Pós graduado em Engenharia Nuclear, Emir Candeia é intransigente defensor das causas da Direita. Ele diz, por exemplo, que a esquerda não entrega progresso e prefere políticas de curto prazo que criam dependência, em vez de abrir oportunidades para que o cidadão avance por mérito e esforço próprio.

Já a direita, na sua visão, defende um projeto claro de desenvolvimento nacional, sob a lógica simples de ampliar o bolo da economia para que cada brasileiro receba uma fatia maior. “Isso significa estimular o crescimento produtivo, gerar empregos, aumentar a renda e criar um ambiente em que a família possa prosperar com dignidade e viver em paz. Em vez de distribuir esmolas para manter o povo dependente, busca oferecer condições reais para que cada cidadão tenha independência e futuro”, conclui.

Em recente artigo n’APALAVRA ONLINE, Emir Candeia avaliou que “o Brasil vive um contraste nítido entre dois projetos de País. De um lado, a esquerda que hoje governa e cuja prioridade é manter-se no poder, distribuindo migalhas como se fossem conquistas históricas e cultivando uma retórica emocional que tenta convencer o povo de que é sua defensora natural. De outro lado, a direita surge com a proposta de um Brasil que cresce pelo trabalho, pela ordem e pela família, oferecendo uma visão de futuro baseada no desenvolvimento econômico e na geração de riquezas”.

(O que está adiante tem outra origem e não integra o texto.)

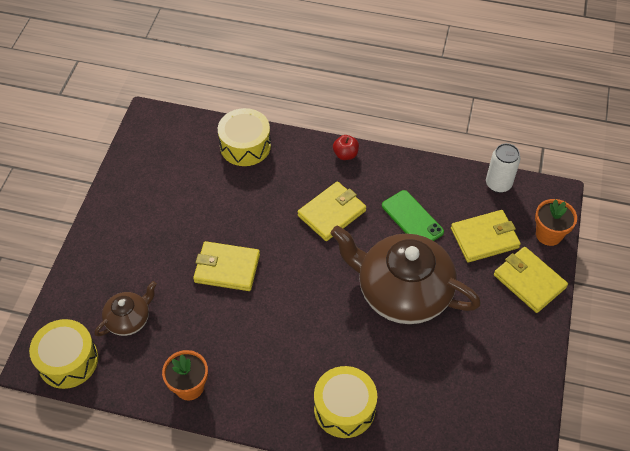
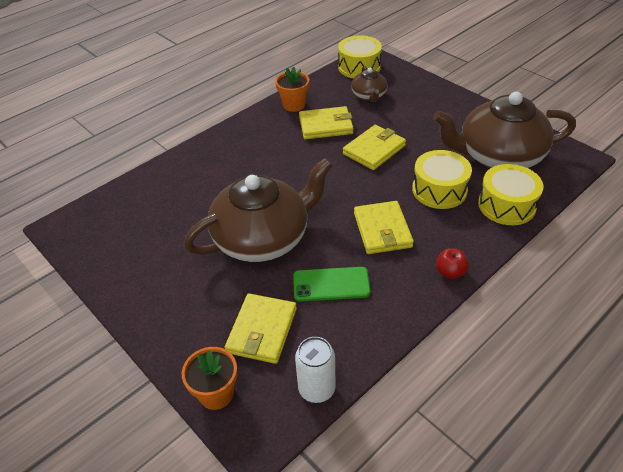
camera: 125 degrees right, 10 degrees down
(179, 171) = (498, 156): none -> brown teapot
(344, 408) = (206, 163): yellow drum -> yellow drum (439, 190)
(529, 281) = (185, 337): yellow wallet -> yellow wallet (326, 126)

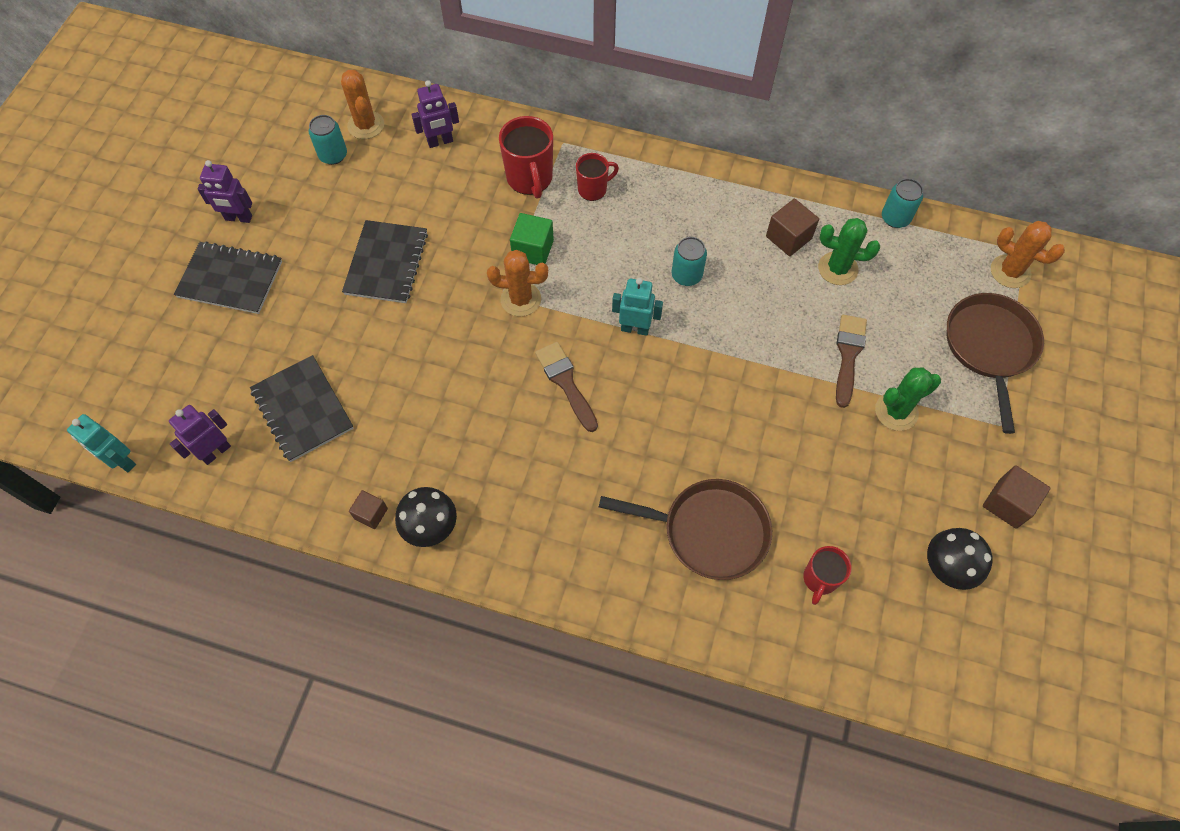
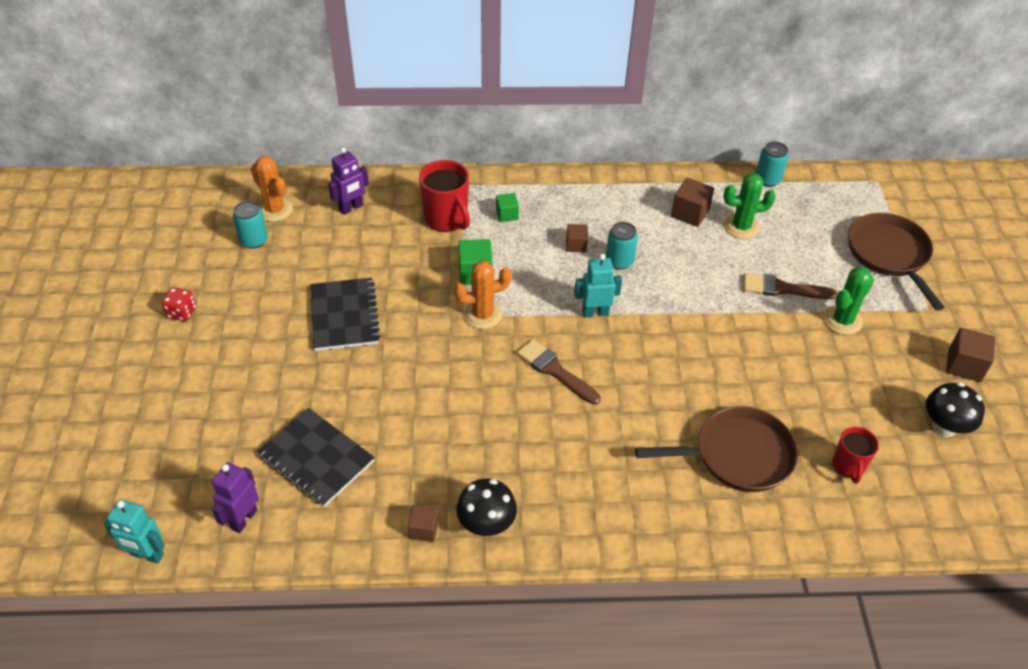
camera: 20 degrees left, 15 degrees down
(230, 279) = (195, 366): black notebook -> none
(238, 218) = (181, 312): purple robot -> red dice
(593, 189) = (507, 214): red mug -> green cube
(649, 244) = (576, 245): none -> brown cube
(848, 355) = (783, 289): brown brush -> brown brush turned 75 degrees counterclockwise
(1010, 271) = (875, 197): orange cactus -> none

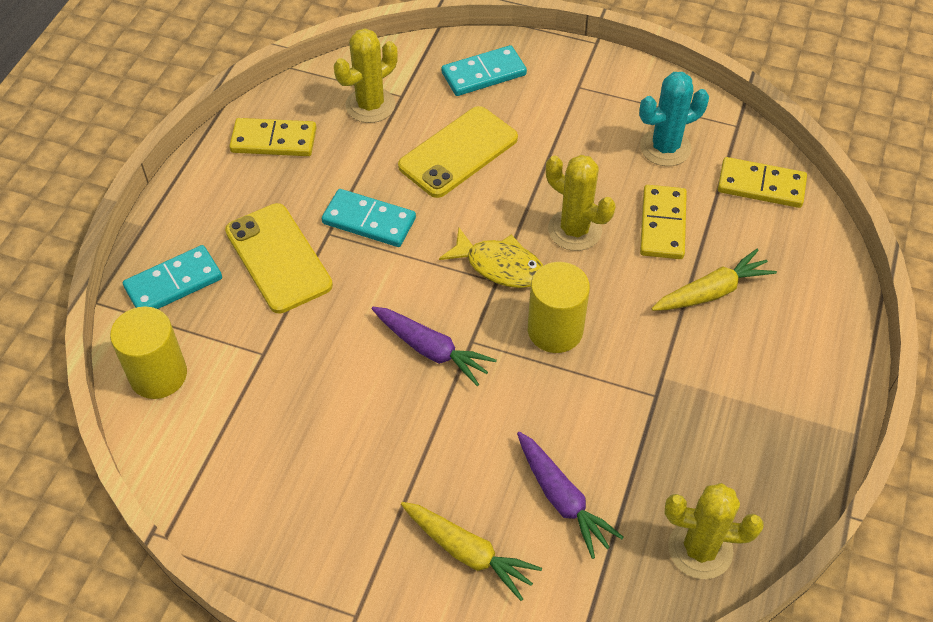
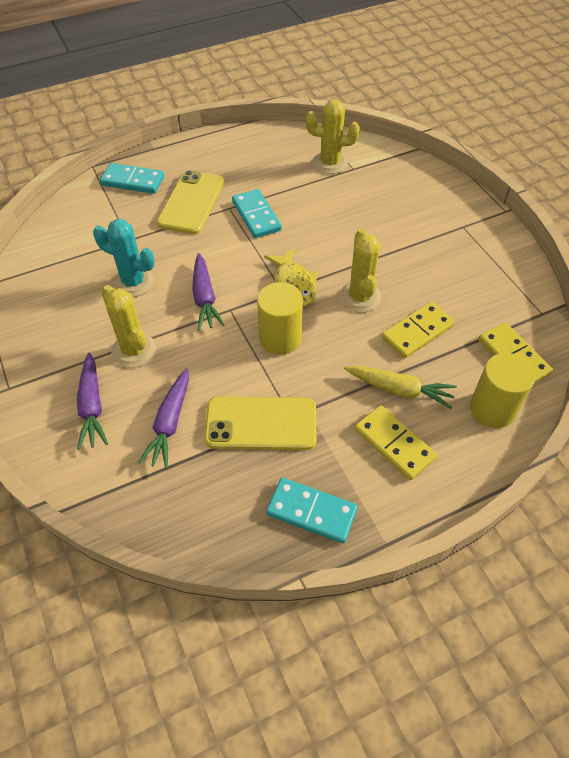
camera: 45 degrees right, 0 degrees up
(158, 375) = (75, 215): yellow cylinder -> yellow cylinder (492, 409)
(274, 140) = (260, 149): yellow domino -> yellow domino (394, 444)
(458, 152) = (347, 215): yellow phone -> yellow phone (261, 424)
(468, 552) = (92, 406): yellow carrot -> purple carrot
(483, 74) = (413, 186): turquoise domino -> turquoise domino (311, 511)
(665, 148) = (475, 293): turquoise cactus -> turquoise cactus (133, 282)
(700, 549) = (205, 516): yellow cactus -> yellow cactus (134, 350)

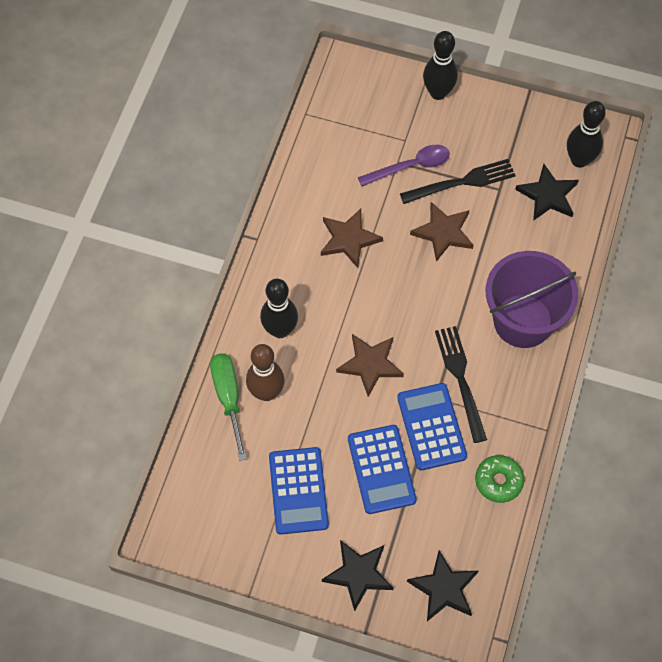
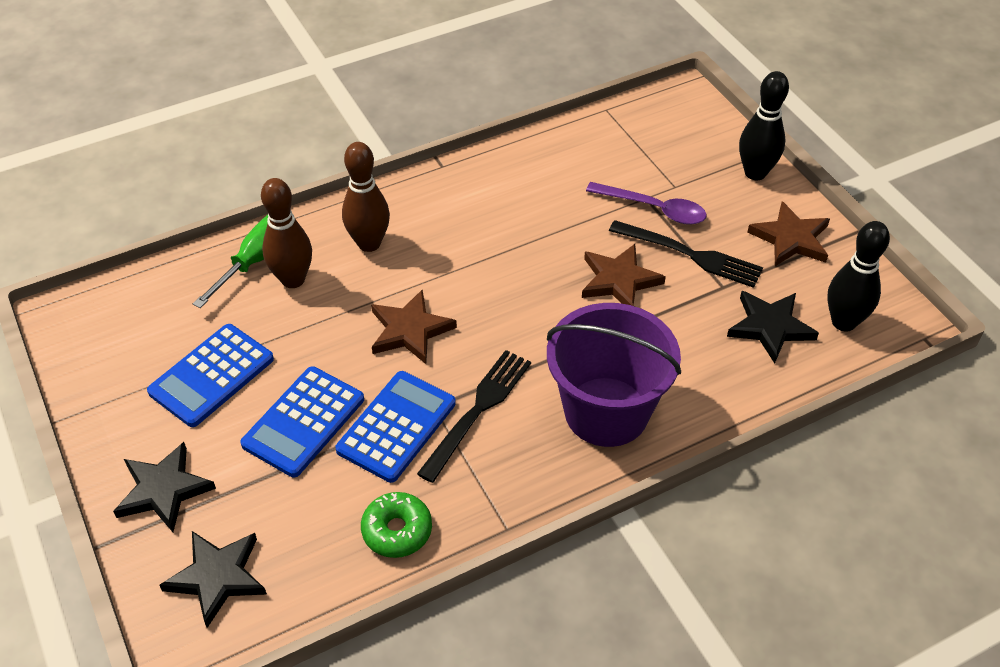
camera: 45 degrees right, 15 degrees down
(280, 330) = (369, 243): black bowling pin -> brown bowling pin
(349, 239) = (521, 222): brown star -> brown star (791, 239)

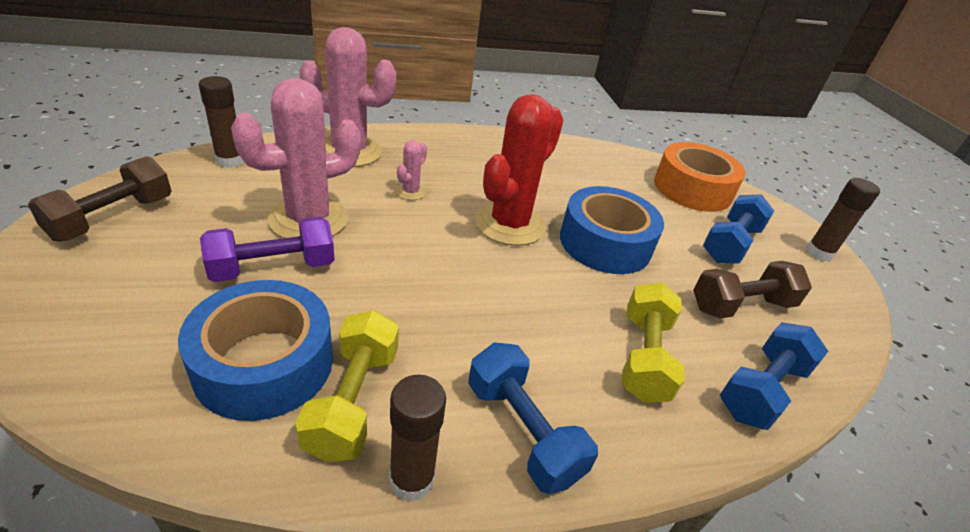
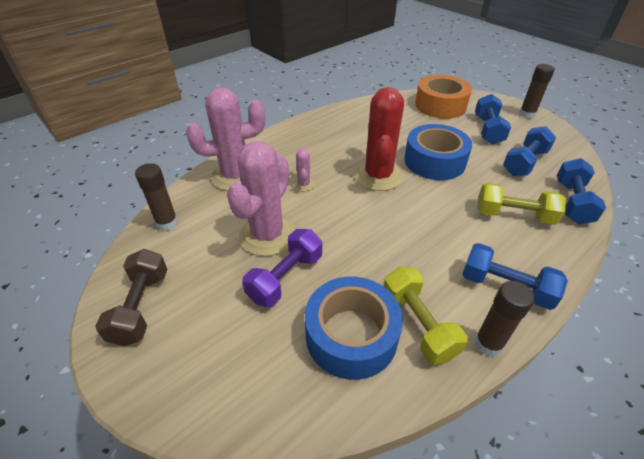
camera: 25 degrees left, 5 degrees up
(643, 357) = (514, 215): yellow dumbbell -> yellow dumbbell turned 60 degrees counterclockwise
(741, 306) = (524, 162): brown dumbbell -> blue dumbbell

Emir entende que “o Brasil precisa escolher qual caminho seguir. Continuar preso a um governo que vive de discursos e mantém o povo em dependência, ou apostar em uma visão que promove trabalho, ordem, progresso e prosperidade real. A esquerda já mostrou que sua prioridade é o poder; a direita demonstra que sua prioridade é o Brasil. A verdade é simples: a esquerda fala para as elites acadêmicas e para os militantes, não para a população que trabalha e pega ônibus lotado. É um governo que protege o sistema, mas não protege o cidadão comum.”

A sua visão é de que “a direita fala a língua do povo. Denuncia a corrupção, cobra segurança, defende a liberdade de expressão e bate de frente com privilégios de Brasília. Pode até incomodar com a forma, mas conquista pela sinceridade. Não há ensaio: há convicção. A esquerda se perde em promessas vagas e discursos ideológicos, a direita oferece clareza e coragem. Por isso cresce. O brasileiro comum não quer teorias: quer solução. Quer rua segura, escola que funcione e salário que chegue até o fim do mês”.